The copy should hold exactly the lines below from the one that contains "Eilzabeth B. Murrill" through the one that contains "entity located either" and nothing else, so no pictures.

EXTRACTED MATERIAL —
════

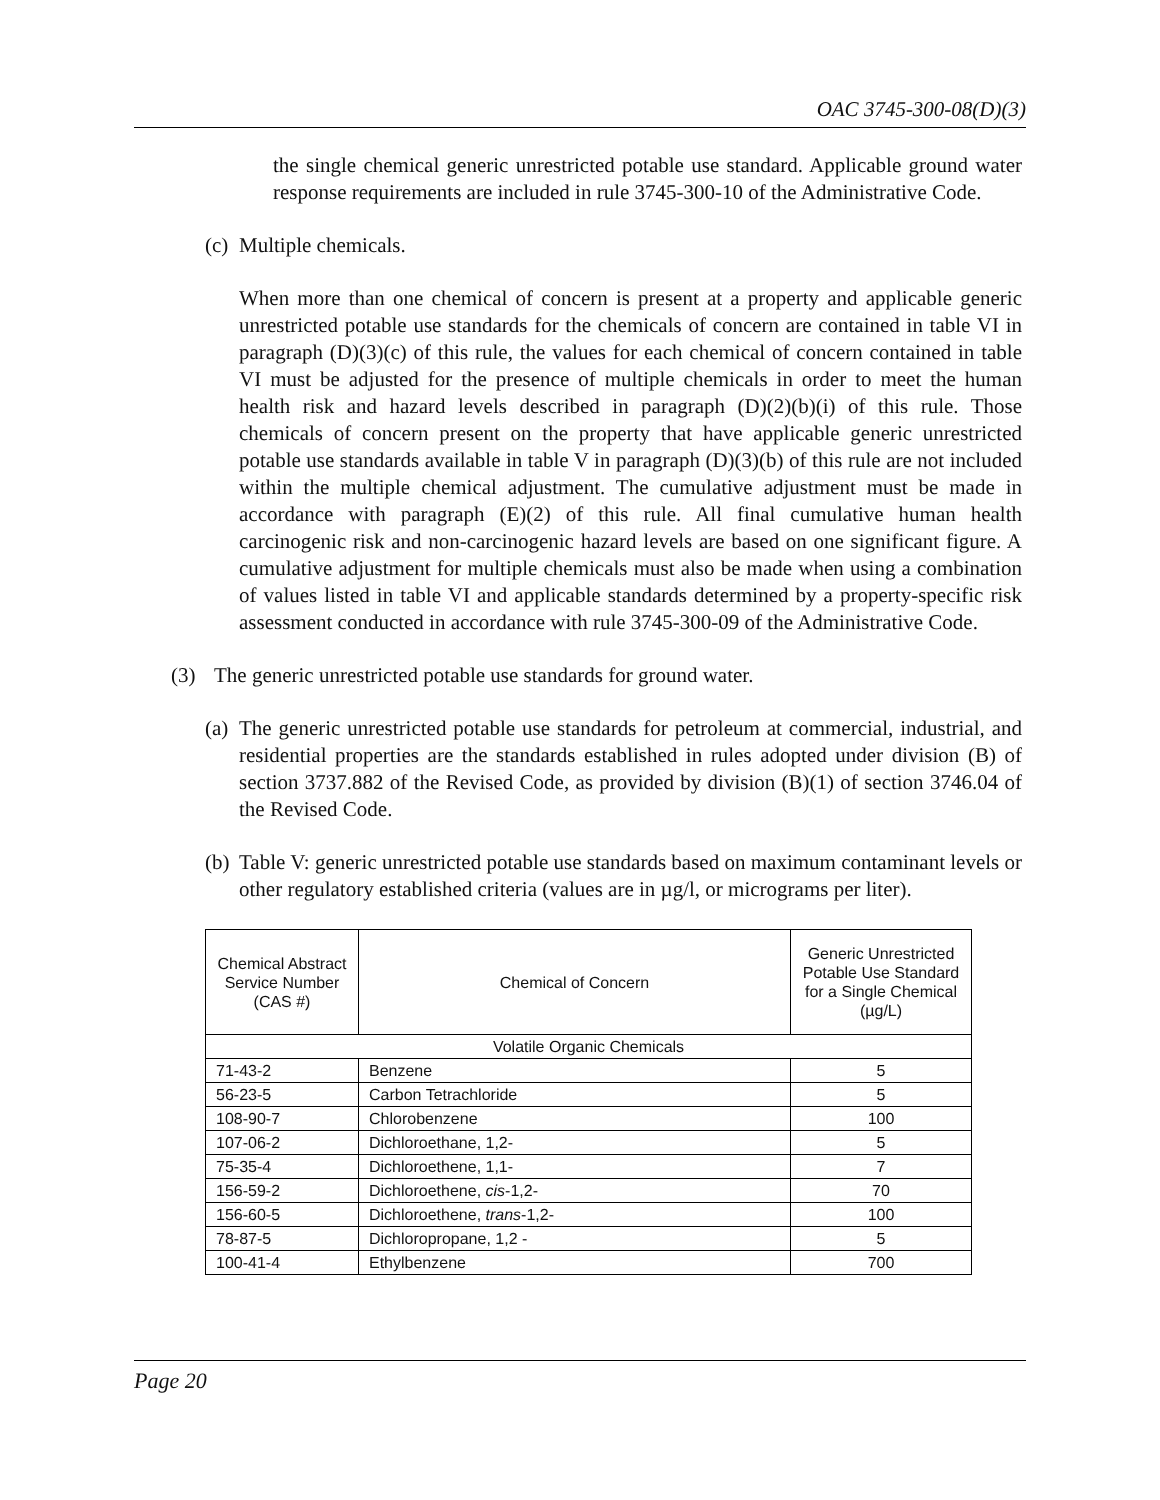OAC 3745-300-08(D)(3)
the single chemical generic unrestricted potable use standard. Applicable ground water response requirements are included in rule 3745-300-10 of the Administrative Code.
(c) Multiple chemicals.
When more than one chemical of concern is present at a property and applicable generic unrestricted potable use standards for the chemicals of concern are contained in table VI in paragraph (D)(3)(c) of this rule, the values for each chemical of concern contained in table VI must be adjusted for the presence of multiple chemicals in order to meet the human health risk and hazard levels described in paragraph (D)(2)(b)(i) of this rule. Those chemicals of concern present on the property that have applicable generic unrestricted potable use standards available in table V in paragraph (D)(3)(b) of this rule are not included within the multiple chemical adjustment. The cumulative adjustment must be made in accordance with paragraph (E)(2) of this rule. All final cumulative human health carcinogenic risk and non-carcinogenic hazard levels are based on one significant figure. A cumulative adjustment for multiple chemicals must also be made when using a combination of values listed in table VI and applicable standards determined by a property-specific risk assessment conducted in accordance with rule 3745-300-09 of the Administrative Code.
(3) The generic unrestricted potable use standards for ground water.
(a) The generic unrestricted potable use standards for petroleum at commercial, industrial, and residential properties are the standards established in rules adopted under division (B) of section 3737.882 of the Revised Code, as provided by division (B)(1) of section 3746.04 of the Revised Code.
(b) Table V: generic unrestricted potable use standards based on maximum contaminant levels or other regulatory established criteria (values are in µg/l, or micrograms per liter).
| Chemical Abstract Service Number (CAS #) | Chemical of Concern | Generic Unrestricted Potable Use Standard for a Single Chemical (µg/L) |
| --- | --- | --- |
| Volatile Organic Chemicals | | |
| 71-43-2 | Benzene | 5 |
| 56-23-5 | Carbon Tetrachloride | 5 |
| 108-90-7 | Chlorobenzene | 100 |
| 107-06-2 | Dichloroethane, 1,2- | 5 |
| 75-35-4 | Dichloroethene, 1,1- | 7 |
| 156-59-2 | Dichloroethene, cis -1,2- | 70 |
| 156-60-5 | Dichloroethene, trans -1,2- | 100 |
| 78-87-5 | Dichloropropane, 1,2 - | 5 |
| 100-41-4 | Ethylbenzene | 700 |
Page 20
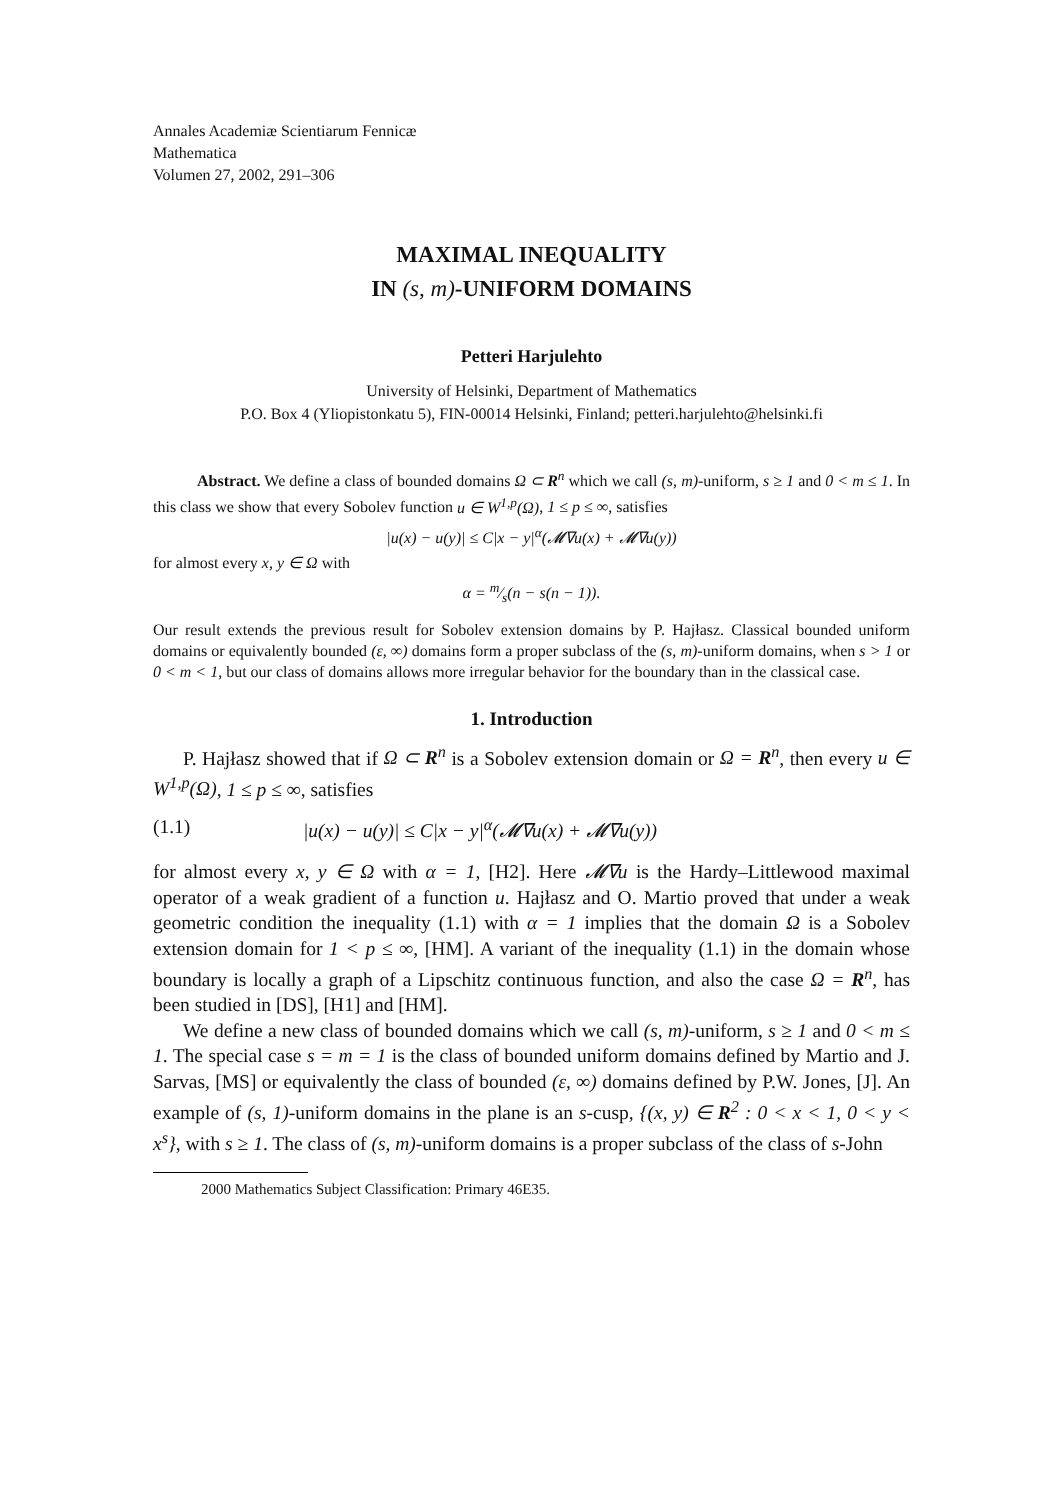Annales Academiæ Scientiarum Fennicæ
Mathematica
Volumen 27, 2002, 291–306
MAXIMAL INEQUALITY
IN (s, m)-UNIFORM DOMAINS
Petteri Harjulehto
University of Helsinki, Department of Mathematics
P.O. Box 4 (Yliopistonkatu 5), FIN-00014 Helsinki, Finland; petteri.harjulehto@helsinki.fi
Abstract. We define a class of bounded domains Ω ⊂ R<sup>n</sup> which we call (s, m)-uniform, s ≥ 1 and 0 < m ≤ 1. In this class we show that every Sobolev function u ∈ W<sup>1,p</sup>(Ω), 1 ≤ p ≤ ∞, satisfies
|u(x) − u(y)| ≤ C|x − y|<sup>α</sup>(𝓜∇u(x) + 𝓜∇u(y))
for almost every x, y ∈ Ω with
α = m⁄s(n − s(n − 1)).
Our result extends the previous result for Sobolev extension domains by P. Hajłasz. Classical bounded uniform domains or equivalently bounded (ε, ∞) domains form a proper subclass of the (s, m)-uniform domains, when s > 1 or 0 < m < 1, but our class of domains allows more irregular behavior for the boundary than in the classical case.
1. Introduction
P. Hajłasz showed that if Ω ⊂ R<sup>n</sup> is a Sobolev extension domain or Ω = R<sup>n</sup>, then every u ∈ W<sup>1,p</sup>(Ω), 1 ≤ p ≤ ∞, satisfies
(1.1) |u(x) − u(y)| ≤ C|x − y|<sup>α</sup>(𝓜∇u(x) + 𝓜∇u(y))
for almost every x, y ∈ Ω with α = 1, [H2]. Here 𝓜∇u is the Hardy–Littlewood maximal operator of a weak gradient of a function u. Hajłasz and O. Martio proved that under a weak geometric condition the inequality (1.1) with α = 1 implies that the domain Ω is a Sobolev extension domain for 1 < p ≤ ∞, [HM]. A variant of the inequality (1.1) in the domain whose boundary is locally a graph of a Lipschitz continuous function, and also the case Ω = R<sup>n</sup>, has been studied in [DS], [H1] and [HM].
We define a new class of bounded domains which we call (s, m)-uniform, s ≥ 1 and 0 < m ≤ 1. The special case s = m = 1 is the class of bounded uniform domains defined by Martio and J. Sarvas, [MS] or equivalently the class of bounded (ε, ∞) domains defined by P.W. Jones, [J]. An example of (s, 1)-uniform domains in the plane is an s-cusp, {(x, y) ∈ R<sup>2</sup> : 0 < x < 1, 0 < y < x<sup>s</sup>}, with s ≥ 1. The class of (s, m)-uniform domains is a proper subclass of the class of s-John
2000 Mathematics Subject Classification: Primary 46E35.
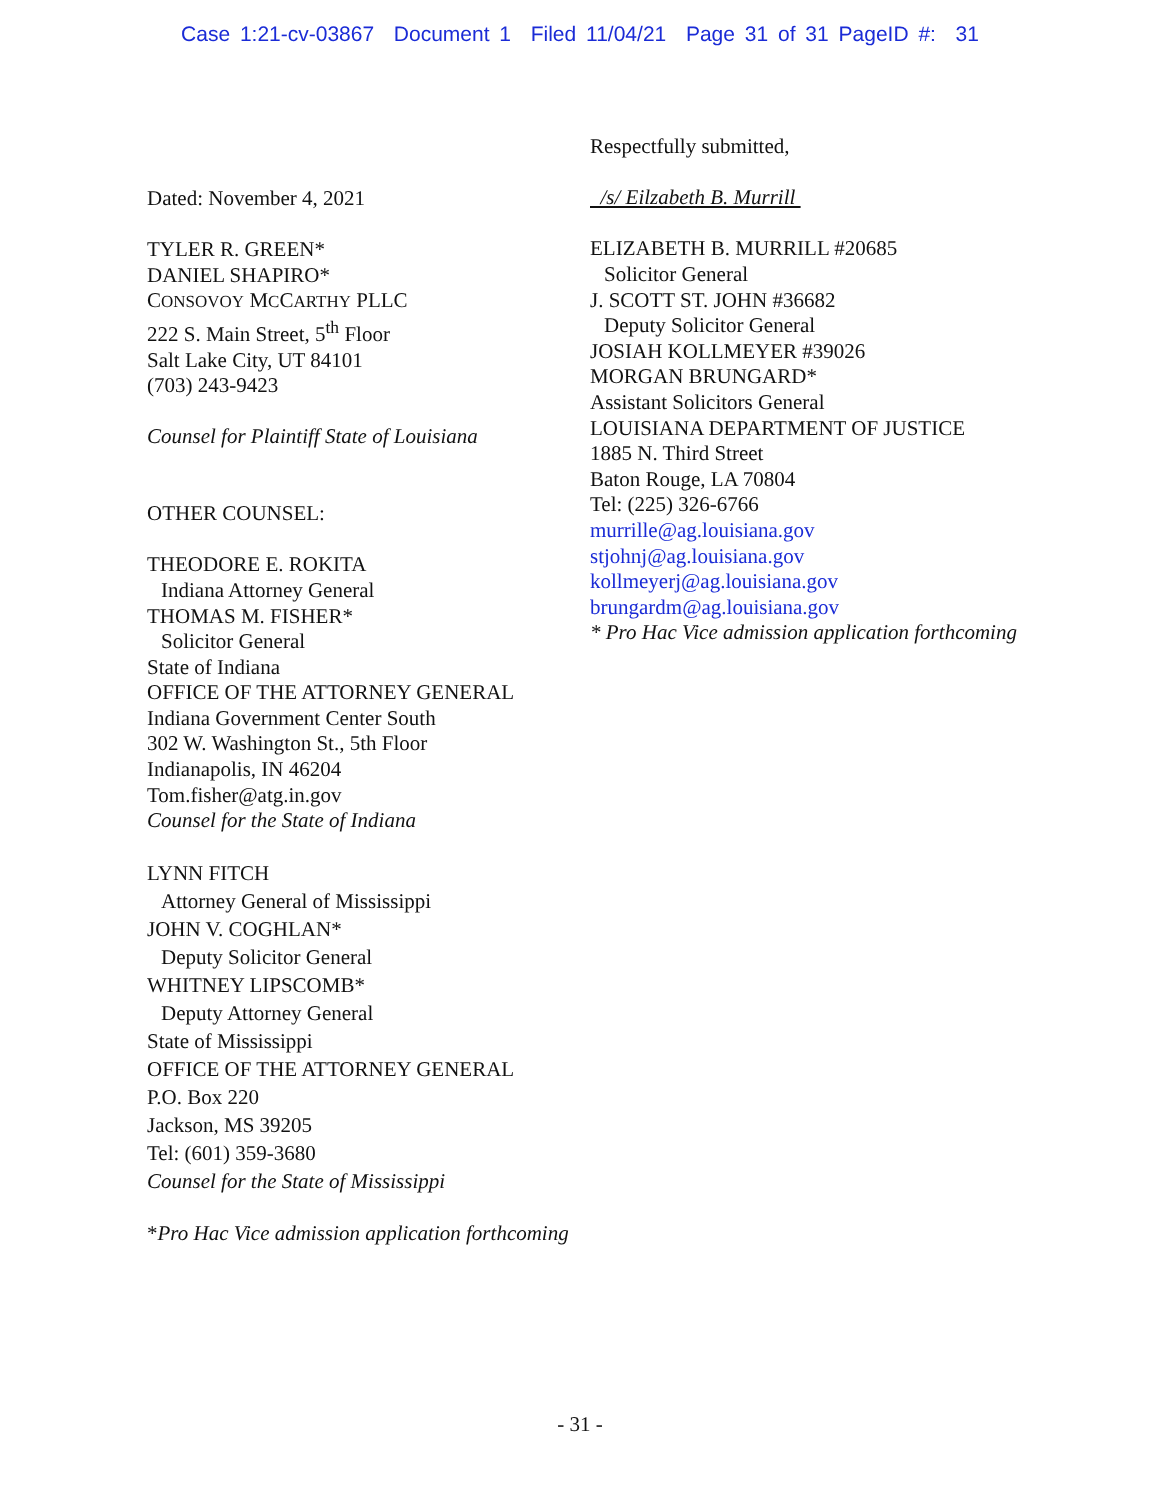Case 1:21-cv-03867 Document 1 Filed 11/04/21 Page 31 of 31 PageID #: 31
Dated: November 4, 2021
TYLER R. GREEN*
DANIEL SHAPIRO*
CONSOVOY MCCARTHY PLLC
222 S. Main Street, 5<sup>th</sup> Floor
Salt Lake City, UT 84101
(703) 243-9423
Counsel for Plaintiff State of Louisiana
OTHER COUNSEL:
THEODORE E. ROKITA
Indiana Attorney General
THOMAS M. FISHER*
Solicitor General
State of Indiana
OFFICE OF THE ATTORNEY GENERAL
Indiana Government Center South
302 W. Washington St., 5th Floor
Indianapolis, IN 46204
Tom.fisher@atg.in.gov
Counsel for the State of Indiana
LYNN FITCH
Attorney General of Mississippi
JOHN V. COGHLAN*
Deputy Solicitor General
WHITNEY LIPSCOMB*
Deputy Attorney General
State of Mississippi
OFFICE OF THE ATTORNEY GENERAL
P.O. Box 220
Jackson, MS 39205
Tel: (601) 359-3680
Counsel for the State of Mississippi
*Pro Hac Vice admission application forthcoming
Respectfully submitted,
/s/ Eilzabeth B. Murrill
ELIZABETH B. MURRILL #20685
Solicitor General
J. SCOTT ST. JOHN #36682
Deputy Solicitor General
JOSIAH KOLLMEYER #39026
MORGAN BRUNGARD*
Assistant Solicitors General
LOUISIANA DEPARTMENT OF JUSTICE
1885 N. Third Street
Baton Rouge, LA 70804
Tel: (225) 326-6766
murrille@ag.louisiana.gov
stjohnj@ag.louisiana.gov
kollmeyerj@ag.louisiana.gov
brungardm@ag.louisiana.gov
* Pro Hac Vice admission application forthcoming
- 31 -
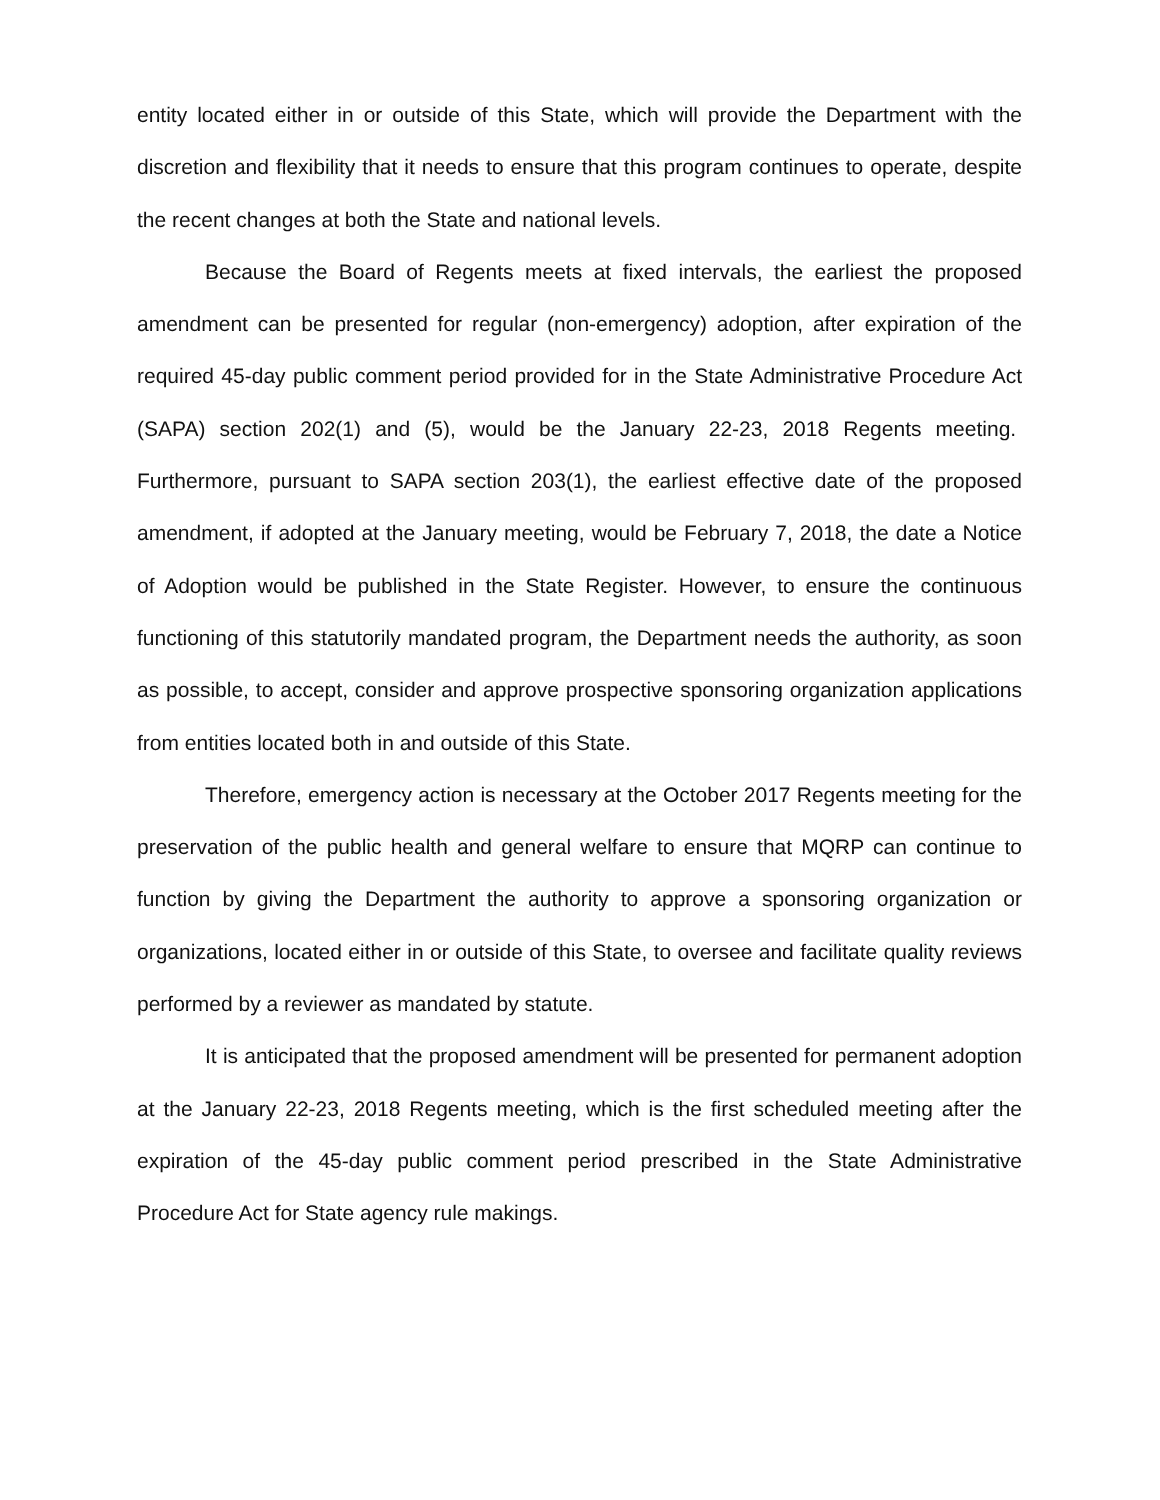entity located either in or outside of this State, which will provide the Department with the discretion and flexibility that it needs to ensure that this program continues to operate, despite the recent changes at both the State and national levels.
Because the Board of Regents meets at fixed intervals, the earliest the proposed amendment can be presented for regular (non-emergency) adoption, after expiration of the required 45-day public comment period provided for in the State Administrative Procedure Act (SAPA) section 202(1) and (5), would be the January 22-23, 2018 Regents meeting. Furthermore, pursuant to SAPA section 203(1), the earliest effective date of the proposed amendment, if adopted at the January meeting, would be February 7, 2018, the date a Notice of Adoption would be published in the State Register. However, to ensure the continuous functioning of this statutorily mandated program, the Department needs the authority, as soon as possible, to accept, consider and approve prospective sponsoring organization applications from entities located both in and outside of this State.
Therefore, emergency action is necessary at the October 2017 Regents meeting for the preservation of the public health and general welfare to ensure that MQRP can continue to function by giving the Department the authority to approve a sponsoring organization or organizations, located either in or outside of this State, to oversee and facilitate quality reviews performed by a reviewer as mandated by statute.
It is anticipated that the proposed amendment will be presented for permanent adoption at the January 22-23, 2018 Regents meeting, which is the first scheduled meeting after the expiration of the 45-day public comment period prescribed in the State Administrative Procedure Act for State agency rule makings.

════

TASK RESULT —
/s/ Eilzabeth B. Murrill
ELIZABETH B. MURRILL #20685
Solicitor General
J. SCOTT ST. JOHN #36682
Deputy Solicitor General
JOSIAH KOLLMEYER #39026
MORGAN BRUNGARD*
Assistant Solicitors General
LOUISIANA DEPARTMENT OF JUSTICE
1885 N. Third Street
Baton Rouge, LA 70804
Tel: (225) 326-6766
murrille@ag.louisiana.gov
stjohnj@ag.louisiana.gov
kollmeyerj@ag.louisiana.gov
brungardm@ag.louisiana.gov
* Pro Hac Vice admission application forthcoming
- 31 -
entity located either in or outside of this State, which will provide the Department with the discretion and flexibility that it needs to ensure that this program continues to operate, despite the recent changes at both the State and national levels.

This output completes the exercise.